Dos días después, hallándose Ansúrez en la correduría que despachaba sus buques, se le presentó de improviso Belisario, y sin preámbulos ni retóricas baldías, en prosa categórica y llana, le dijo: «Vengo, amigo Diego, a pedirle a usted la mano de su hija». ¡María Santísima, qué cara puso el celtíbero al oír lo que juzgaba disparate, blasfemia o cosa tal, qué relámpago de ira echó de sus ojos, qué sarta de vocablos feos y sacrílegos de su boca! Repitió el peruano fríamente su demanda; mas antes de que concluyera, corrió hacia él como un león el enconado padre, y acudieron los allí presentes a sujetar a uno y otro, salvando de un grave estropicio al poeta mareante. Dueño este de sí mismo, y conservando la serenidad que había perdido su enemigo, declaró que Mara sería suya, quisiéralo o no el señor Ansúrez, porque la ley de amor, más alta y fuerte que todos los respetos humanos, había de cumplirse. Amor es ley del universo, y la autoridad paterna es ley social. Amor es fuerza creadora que engendra la vida y perpetúa la Humanidad; las leyes sociales que contrarían el amor son esencialmente destructoras como instrumentos de muerte. Estos y otros desatinos y razones enfáticas dijo en un tono y cadencia que sonaron a verso en los oídos de los hombres de mar. Terminó la reyerta con groseras burlas de las retahílas del americano, y a empujones le lanzaron a la calle ignominiosamente. «Soy solo contra todos -clamaba-, y no es bien que me traten así...».

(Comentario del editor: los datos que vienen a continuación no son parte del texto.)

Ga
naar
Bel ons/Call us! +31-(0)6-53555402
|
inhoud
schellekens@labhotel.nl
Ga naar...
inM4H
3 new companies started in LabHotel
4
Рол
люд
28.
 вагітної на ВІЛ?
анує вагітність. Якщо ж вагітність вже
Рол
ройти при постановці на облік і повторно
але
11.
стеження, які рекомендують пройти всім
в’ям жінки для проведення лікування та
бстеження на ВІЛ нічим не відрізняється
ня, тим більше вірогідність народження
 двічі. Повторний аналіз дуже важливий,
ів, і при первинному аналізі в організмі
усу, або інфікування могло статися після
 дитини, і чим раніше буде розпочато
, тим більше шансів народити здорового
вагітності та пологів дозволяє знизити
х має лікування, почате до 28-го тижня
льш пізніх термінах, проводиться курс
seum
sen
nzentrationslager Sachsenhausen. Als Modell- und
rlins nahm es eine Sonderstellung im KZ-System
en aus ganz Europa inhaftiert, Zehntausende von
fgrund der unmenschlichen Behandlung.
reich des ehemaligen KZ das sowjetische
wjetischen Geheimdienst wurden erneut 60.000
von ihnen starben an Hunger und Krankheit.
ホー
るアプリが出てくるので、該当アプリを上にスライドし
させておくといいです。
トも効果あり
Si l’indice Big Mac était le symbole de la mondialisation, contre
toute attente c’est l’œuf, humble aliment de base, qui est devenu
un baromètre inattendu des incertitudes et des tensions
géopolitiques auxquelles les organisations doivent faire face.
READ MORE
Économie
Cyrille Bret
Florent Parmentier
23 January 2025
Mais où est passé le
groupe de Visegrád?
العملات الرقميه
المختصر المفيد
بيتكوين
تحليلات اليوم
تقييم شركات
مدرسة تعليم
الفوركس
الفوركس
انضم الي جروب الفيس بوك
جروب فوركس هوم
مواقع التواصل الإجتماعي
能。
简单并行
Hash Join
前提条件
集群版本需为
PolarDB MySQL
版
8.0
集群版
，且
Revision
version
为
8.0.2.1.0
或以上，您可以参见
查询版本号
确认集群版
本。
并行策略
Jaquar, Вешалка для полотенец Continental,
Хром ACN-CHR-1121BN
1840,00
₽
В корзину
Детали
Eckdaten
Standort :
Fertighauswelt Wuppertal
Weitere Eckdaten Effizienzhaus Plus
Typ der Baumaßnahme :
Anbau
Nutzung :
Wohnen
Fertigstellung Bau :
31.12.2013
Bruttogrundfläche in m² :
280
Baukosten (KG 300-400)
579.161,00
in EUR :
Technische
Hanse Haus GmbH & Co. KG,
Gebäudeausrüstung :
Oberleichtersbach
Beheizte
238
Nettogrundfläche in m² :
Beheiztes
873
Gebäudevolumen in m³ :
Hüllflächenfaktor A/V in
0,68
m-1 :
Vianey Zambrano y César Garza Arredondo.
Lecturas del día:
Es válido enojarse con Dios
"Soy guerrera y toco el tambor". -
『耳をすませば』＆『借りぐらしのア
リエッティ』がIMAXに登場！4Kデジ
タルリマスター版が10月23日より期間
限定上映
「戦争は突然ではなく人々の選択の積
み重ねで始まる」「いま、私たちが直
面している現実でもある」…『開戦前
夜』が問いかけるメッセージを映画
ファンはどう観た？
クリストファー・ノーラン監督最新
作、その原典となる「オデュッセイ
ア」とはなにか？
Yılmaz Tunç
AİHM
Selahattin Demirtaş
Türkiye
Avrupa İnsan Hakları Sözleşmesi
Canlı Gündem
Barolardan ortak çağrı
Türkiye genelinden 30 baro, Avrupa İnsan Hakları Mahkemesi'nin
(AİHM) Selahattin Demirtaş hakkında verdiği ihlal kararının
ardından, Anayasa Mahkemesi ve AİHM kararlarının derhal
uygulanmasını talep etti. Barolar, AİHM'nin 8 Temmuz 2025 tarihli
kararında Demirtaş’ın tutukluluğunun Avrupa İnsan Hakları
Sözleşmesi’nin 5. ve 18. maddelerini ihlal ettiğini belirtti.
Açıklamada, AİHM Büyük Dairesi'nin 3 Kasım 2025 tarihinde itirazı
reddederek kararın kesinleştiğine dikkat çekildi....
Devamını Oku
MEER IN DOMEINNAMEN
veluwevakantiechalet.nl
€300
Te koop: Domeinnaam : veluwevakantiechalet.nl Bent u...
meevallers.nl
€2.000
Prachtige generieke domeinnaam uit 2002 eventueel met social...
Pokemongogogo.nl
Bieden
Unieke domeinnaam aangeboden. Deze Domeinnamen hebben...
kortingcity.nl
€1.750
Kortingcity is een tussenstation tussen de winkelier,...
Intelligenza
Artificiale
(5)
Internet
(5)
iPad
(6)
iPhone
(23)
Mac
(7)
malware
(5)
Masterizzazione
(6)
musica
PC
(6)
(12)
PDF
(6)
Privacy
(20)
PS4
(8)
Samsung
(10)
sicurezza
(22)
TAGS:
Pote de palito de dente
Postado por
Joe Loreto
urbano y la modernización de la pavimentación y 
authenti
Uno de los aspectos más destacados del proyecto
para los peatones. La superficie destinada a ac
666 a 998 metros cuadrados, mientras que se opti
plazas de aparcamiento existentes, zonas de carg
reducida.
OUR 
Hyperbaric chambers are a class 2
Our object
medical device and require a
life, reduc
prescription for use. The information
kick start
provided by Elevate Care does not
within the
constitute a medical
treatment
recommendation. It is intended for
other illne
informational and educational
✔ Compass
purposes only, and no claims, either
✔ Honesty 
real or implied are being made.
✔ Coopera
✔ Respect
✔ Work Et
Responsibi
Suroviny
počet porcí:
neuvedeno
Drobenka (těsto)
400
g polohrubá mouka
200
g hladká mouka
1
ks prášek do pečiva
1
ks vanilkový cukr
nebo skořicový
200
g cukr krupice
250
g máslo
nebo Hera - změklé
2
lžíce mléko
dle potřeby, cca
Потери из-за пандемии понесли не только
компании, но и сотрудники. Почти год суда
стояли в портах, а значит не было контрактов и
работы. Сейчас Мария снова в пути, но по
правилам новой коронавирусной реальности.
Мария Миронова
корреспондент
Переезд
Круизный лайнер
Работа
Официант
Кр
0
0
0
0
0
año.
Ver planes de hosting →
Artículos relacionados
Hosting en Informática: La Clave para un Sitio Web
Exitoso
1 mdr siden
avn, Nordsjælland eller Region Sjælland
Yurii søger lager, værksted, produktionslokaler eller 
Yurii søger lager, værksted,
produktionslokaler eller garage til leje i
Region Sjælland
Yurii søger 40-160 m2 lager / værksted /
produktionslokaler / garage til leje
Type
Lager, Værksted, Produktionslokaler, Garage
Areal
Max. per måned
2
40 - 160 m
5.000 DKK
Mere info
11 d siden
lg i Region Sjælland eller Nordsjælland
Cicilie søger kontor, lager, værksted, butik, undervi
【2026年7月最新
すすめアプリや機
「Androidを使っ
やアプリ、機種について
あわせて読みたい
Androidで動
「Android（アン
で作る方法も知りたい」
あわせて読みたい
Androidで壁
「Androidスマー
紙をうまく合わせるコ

Ansúrez, sin que sus amigos le soltaran de la mano, quedó en la correduría braceando como loco furioso, y repitiendo las maldiciones y amenazas con que desfogaba su ira. «¡Ajo, dar mi hija a un coplero!... ¡Ajo, maldito sea el instante en que los ojos de ese bigardo miraron a mi niña!... ¡Si no me lo quitan, lo estrangulo!... ¡Suéltenme, que quiero tirarlo al agua con una piedra trincada al pescuezo!...». No se calmó hasta que regresaron los que se habían llevado a Belisario, y le dijeron: «No te sofoques, Diego, ni hagas caso de ese silbante. Hémosle metido en el bote del vapor sardo, donde está de mayordomo. Descuida, que a tierra no ha de volver. Ya tienes al vapor desatracado y listo para salir a la mar». A pesar de esta seguridad, no tuvo sosiego Ansúrez hasta que vio salir el vapor sardo... Aún rondaba su alma un recelo inquietante. Aguardó la vuelta del práctico que había sacado al vapor, y las referencias de este diéronle la certidumbre de que el aventurero gandul navegaba con rumbo a Génova.

En los días siguientes observó Ansúrez en su hija tan serena placidez, que la irritación y suspicacia motivadas por el suceso de la correduría se desvanecieron completamente. Después, tuvo que ir a Mazarrón a tratar de un transporte de plomos, y regresó a los dos días en un vaporcito costero. Al saltar a tierra, le recibió su amigo Roque Pinel con la cara larga y afligida que suelen poner los que se ven obligados a dar una mala noticia... No sabía el buen hombre cómo empezar. Sus palabras balbucientes, el tono lacrimoso y fúnebre con que las pronunciaba, levantaron en el alma de Ansúrez una onda de terror, que le cortó el aliento. Desgracia inmensa y repentina había ocurrido en su casa. ¿Estaba Mara enferma?... ¿Se había muerto quizás? Echole Pinel el brazo al cuello, y anduvieron juntos algunos pasos... Sacando fuerzas de flaqueza, pudo decirle, no que Mara se había muerto, ni aun que estaba enferma, sino que buena y sana se había escapado de la casa. ¡Jesús!... fugada, sí, de la casa y de la ciudad... ¡Jesús, Jesús!... arrebatada por el gavilán americano.